Objectif Cinéma : Hervé
Icovic, vous êtes directeur de plateau, directeur artistique,
mais quel est le cheminement pour en arriver là ?
Cela tient-il davantage d'une vocation, d'un hasard de parcours,
d'une bifurcation ?
Hervé Icovic : En
ce qui me concerne, c'est un hasard. Au départ, je
suis comédien, je suis venu au doublage en le découvrant
sur le terrain. Mais ce que je faisais ne me plaisait pas
vraiment. Quand j'étais acteur de doublage, on me demandait
juste d'être synchrone, d'être plus rapide ici,
plus lent là, mais il n'y avait pas de personne habilitée
à faire ça entièrement. Cette direction
d'acteurs n'était pas celle que j'attendais. C'est
pourquoi j'ai créé cette société,
Alter Ego, il y a dix ans, on a essayé d'innover, de
prendre les choses de façon différente. Je crois
que le problème de base du doublage c'est son nom même.
Le doublage sous-entend le concept de doublure, comme s'il
y avait un vrai et un faux. Ce n'est pas ça :
la version française n'est pas un " faux "
de la version originale. C'est une autre version, une autre
création.
Pour faire une version française, il ne faut surtout
pas avoir peur de trahir la version originale, c'est comme
la traduction d'un livre.

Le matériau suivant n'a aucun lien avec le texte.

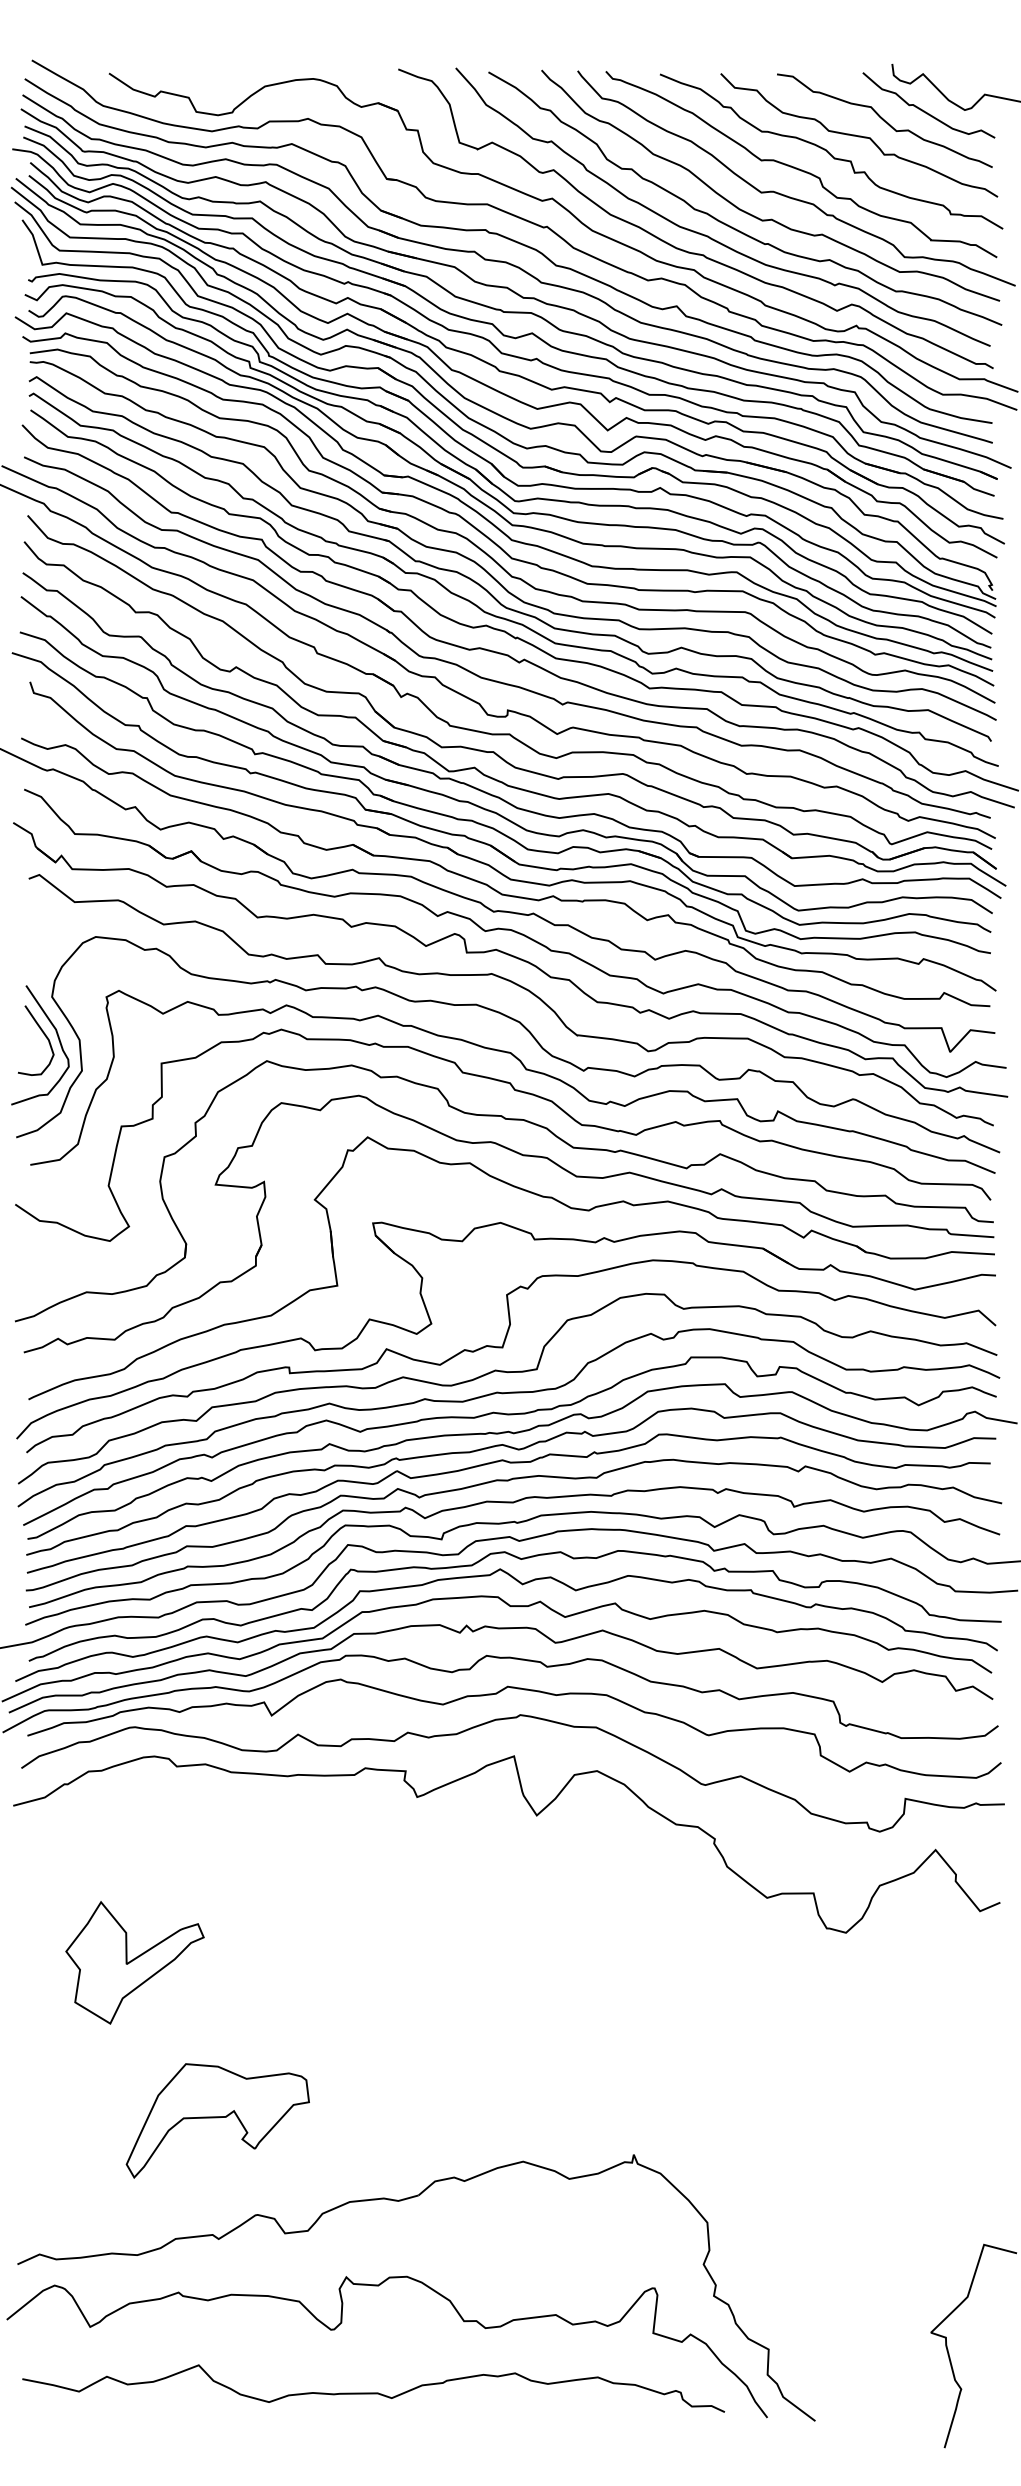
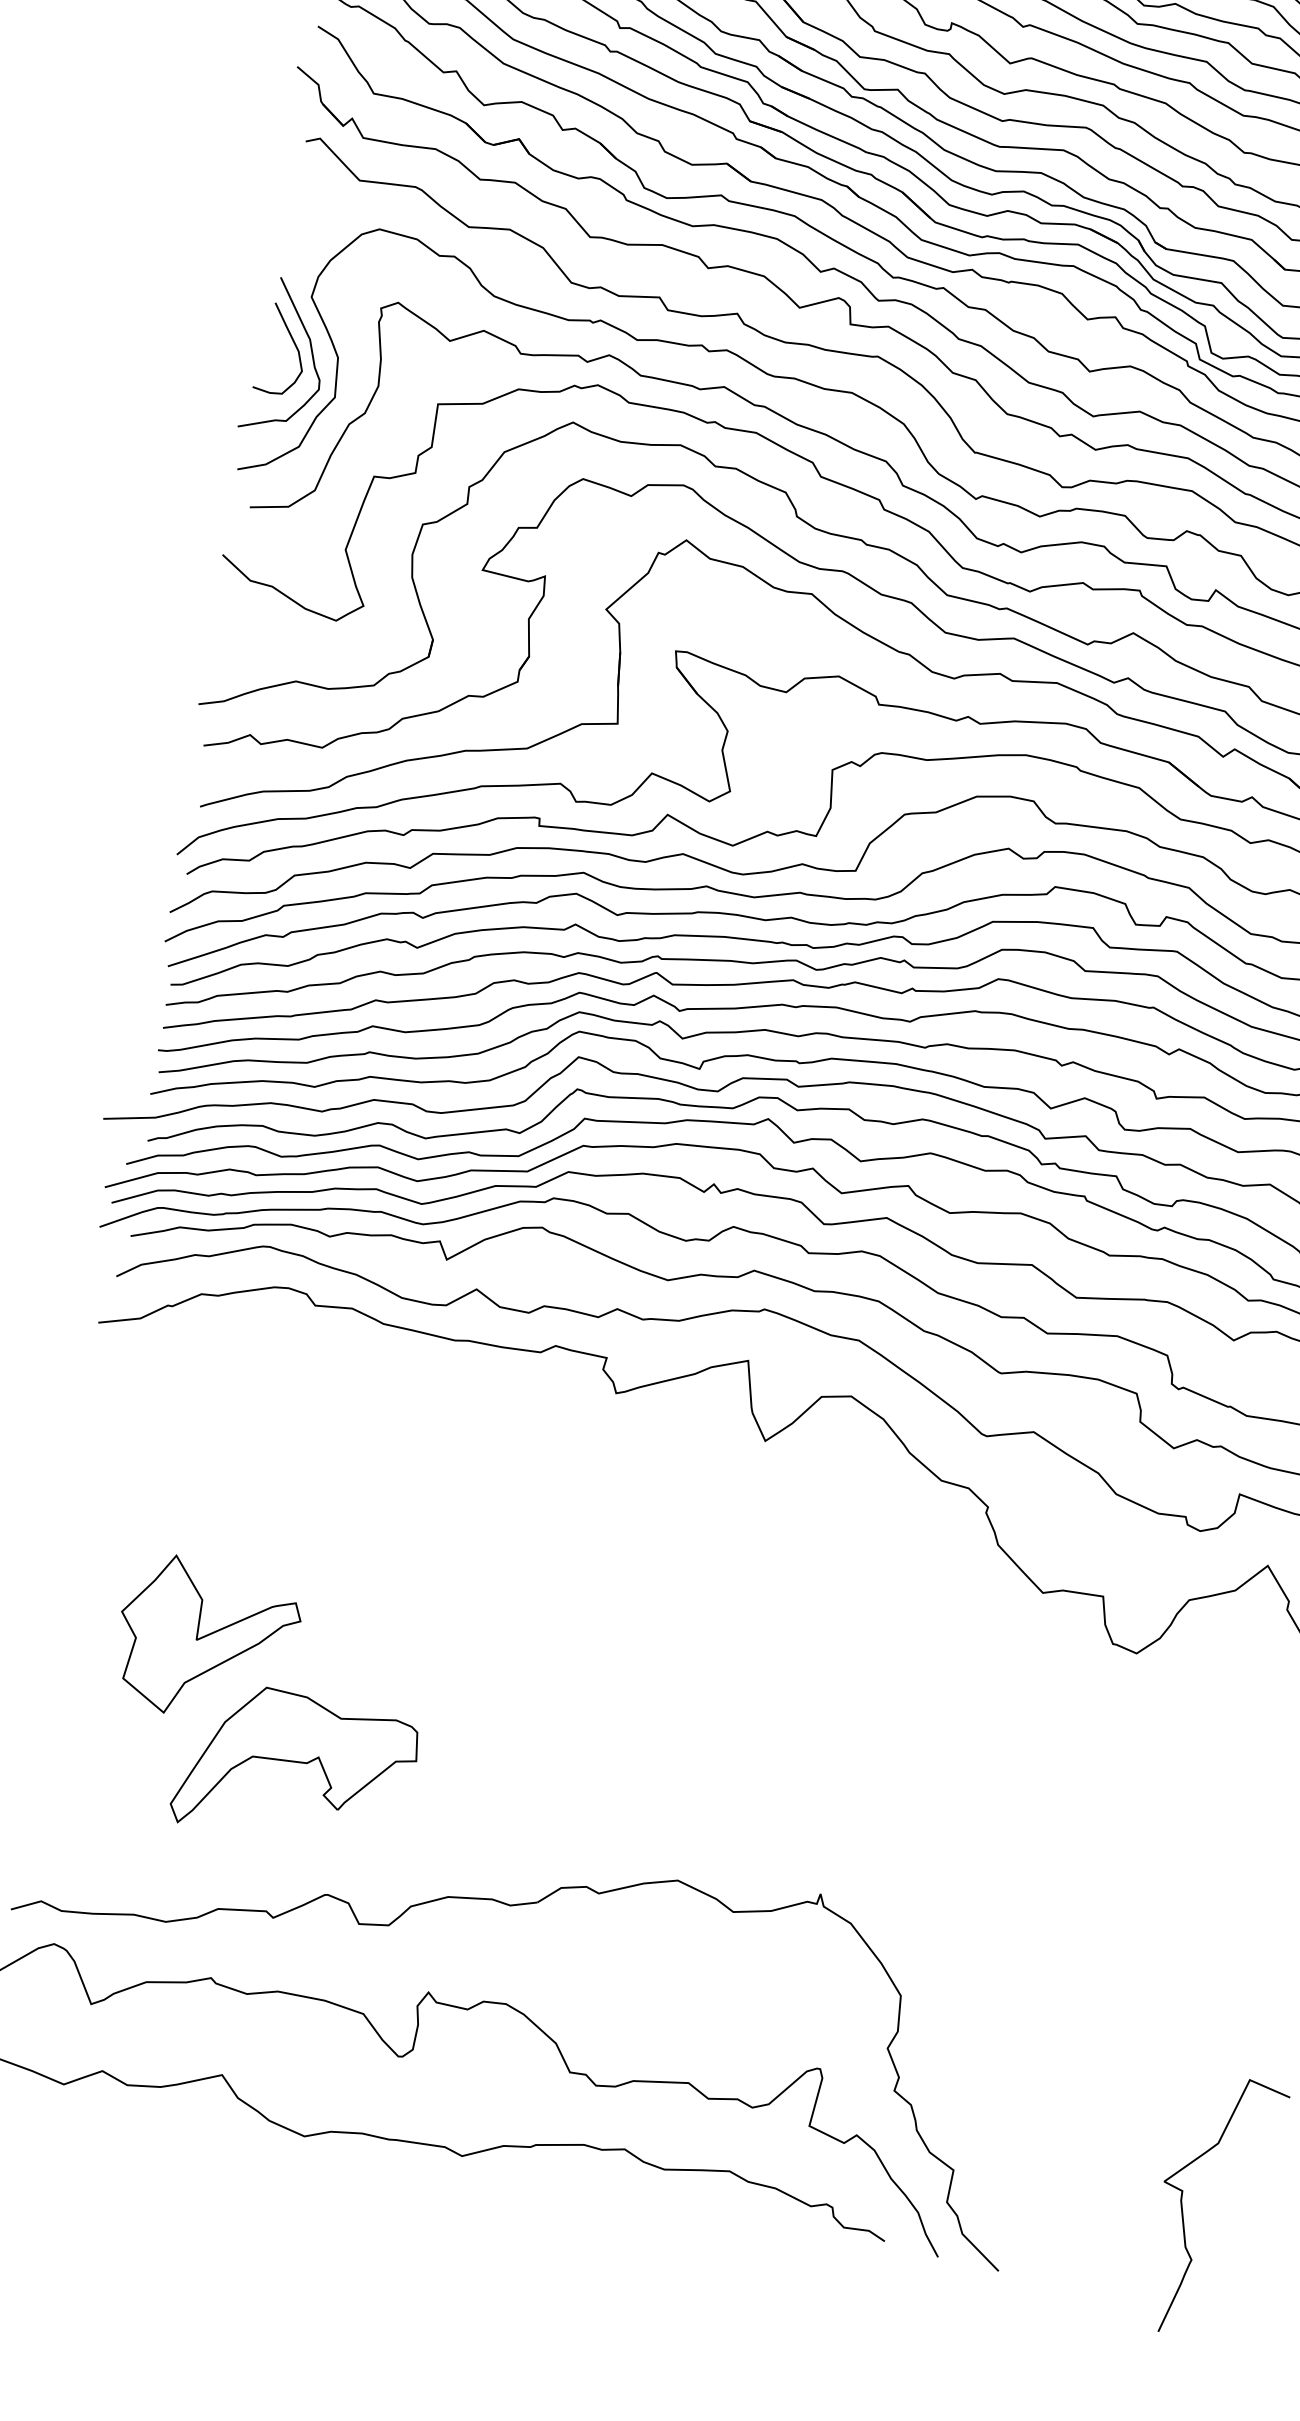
part: (134, 1962) -> (206, 1639), moved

En règle générale,
on sous-entend que c'est une photocopie, le directeur d'acteurs
et les comédiens reviennent à l'original :
" Il a fait ça comme ça, alors
on va faire pareil " C'est stupide, ça
ne sert à rien de reproduire les mêmes choses.
La seule chose qui compte, c'est la vérité de
l'acteur. Si l'acteur copie, il n'a plus de vérité,
et le spectateur ne ressent pas l'émotion qu'il devrait
ressentir. Le doublage de Dancer in the dark a été
vraiment difficile d'un point de vue strictement artistique.
Si on nous a dit que la version française était
bonne malgré tout, c'est grâce aux comédiens,
et parce que nous sommes allés chercher très
loin pour restituer l'émotion.
Objectif Cinéma : Comment
avez-vous fait travailler l'actrice française par rapport
à Björk ?
Hervé Icovic : Je
l'ai fait travailler surtout par rapport à elle !
Je dirige comme sur un plateau, il n'y a pas de différence.
Pas de différence technique même. La technique
se travaille dans l'écriture, et se trouve évidemment
dans le synchronisme avec l'image, mais il ne faut surtout
pas se focaliser sur ce point, car on doit laisser une marge
de liberté au comédien de doublage pour qu'il
trouve sa vérité. Il ne faut pas faire passer
la technique du doublage avant, il est préférable
d'essayer de réfléchir d'abord par soi-même
à la situation sur l'écran, et ensuite de s'adapter
pour être synchrone.
Objectif Cinéma : Il
y a donc un travail d'invention, de création.
Hervé Icovic : Oui,
totalement. La version doublée est une autre version
originale d'une certaine manière, mais adaptée
au pays en question. Nous avons aussi notre part de création.
Objectif Cinéma : N'y
a t-il pas aussi un problème de reconnaissance ?
Hervé Icovic : Dans
un certain sens, notre métier, c'est vrai, est mal
connu, donc parfois mal apprécié. Et puis il
y a les versions originales sous-titrées qui sont aussi
des formes de doublage, mais la barrière de l'image
subsiste : il est difficile de lire en bas de l'écran,
tout en savourant l'image complète. Et l'on perd une
certaine partie de la traduction aussi avec l'écrit,
car le problème de place dans l'image reste toujours
le même. C'est aussi ardu à faire que le doublage
oral.
Objectif Cinéma : Faire
du doublage n'est pas une vocation apparemment, c'est donc
un travail à part et assez difficile qu'on rencontre
sur notre chemin.
Frédérique Liebaut
(associée de Hervé Icovic) : C'est
vrai, c'est rare qu'on se dise un jour " Tiens
je vais faire du doublage ! ", en général
ça ne fonctionne pas comme ça, les gens n'arrivent
pas ici de cette manière. C'est plutôt une
question de parcours personnel : on veut faire du cinéma,
on se spécialise dans le montage par exemple, et
par le biais de rencontres, on découvre le domaine
du doublage. C'est après qu'on se rend compte que
le doublage comporte lui-même beaucoup d'aspects :
détection, traduction, adaptation, etc.